[Document excerpt]

Biographical details
- Born: August 10, 1926 Kingsport, Tennessee, U.S.
- Died: April 15, 2011 (aged 84) Lafayette, Louisiana, U.S.

Playing career
- 1947–1949: Hinds JC
- 1949–1951: Delta State

Coaching career (HC unless noted)
- 1951–1952: Morgan City HS (LA)
- 1952–1957: Starkville HS (MS)
- 1957–1973: Southwestern Louisiana
- 1974–1975: San Diego Conquistadors

Administrative career (AD unless noted)
- 1958–1960: Southwestern Louisiana

Head coaching record
- Overall: 293–126 (.699)

Accomplishments and honors

Championships
- 5× GSC regular season (1964, 1966–69); 2× Southland regular season (1972–73)*;

Awards
- 4× GSC Coach of the Year; Southland Coach of the Year (1973);

= Beryl Shipley =

American basketball player-coach

Beryl Clyde Shipley (August 10, 1926 - April 15, 2011) was an American basketball coach. A native of Kingsport, Tennessee, he is best known for his tenure as head coach of the University of Southwestern Louisiana—now as the University of Louisiana at Lafayette—from 1957 to 1973.

[/Document excerpt]

**Exercises**
**1.** Decide whether each statement agrees with the Beryl Shipley excerpt, answering yes or no and quoting the deciding words: (a) Shipley played at Delta State before playing at Hinds JC; (b) Shipley was named Southland Coach of the Year in 1973; (c) Shipley was born in Lafayette, Louisiana.
**2.** Write the next part of the Beryl Shipley biography, picking up after its final sentence.

[Information provided]

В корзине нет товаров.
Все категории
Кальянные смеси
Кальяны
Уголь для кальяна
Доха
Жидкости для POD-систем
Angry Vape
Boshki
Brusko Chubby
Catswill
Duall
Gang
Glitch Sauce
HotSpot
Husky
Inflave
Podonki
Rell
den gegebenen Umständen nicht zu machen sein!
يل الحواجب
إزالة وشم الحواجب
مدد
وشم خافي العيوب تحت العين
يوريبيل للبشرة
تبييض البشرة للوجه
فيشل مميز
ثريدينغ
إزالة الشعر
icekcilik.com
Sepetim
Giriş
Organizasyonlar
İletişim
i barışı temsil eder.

[/Information provided]
[Information provided]

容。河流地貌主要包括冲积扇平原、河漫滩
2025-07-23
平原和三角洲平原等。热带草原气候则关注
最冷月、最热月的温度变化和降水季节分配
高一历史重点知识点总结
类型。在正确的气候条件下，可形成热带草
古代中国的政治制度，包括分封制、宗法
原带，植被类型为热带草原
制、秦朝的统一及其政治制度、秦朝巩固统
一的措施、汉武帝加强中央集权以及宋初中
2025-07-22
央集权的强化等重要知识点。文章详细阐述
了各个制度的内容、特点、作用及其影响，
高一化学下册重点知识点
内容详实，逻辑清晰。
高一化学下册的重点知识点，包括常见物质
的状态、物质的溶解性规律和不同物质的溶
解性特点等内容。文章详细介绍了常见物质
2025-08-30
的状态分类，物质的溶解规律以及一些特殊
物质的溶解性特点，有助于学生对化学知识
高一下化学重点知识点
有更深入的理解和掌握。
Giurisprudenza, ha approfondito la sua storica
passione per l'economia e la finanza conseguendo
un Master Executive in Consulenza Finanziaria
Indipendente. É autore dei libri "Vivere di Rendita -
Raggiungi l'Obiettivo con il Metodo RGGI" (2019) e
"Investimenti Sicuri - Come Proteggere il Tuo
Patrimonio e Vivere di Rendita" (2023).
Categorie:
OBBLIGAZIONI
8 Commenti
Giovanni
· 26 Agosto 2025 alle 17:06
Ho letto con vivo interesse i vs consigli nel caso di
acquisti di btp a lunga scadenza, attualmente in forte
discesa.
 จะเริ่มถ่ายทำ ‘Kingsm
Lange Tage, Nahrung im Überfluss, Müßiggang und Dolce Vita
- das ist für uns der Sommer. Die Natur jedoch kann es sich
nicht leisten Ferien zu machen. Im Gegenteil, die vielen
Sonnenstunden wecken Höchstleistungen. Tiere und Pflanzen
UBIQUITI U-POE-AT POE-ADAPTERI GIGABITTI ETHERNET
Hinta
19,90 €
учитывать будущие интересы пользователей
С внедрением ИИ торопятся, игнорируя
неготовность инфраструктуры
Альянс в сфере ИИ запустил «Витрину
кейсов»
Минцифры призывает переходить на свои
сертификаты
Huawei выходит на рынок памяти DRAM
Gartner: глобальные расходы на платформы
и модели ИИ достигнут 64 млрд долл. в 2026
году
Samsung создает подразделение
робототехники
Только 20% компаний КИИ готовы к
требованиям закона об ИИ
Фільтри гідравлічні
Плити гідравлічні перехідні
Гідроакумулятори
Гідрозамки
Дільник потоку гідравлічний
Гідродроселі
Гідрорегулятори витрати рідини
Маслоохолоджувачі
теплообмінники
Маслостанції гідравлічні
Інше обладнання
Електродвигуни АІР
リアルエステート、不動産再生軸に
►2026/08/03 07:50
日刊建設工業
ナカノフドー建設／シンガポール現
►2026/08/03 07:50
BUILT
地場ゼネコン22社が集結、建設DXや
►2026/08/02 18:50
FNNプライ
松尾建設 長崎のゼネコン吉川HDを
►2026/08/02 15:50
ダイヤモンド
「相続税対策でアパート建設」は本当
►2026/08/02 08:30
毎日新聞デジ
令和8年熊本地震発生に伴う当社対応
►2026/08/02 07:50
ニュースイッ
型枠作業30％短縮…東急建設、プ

[/Information provided]

**Your written answers**
**1.**
(a) No: "1947–1949: Hinds JC" and "1949–1951: Delta State"
(b) Yes: "Southland Coach of the Year (1973)"
(c) No: "Born: August 10, 1926 Kingsport, Tennessee, U.S."

**2.**
==Career==

Shipley was hired at what was then Southwestern Louisiana Institute in 1958. In 1966, Shipley recruited three black players, thus becoming the first collegiate coach in the Deep South to have black players on his team. In a region where Jim Crow was a way of life well into the 1960s—long after most Jim Crow laws were formally repealed—Shipley faced intense criticism and opposition for trying to integrate his teams. However, he said years later that he was tired of telling good players that he couldn't sign them because of an unwritten Gulf States Conference rule forbidding black players on conference teams. When state officials barred state money from being used to fund the scholarships for the players, Shipley had area black leaders chip in enough money to pay the players' way. However, this violated an NCAA rule against players receiving financial assistance from outside their family. In 1968, partly due to this, the Ragin' Cajuns were slapped with two years' probation and barred from postseason play during that time.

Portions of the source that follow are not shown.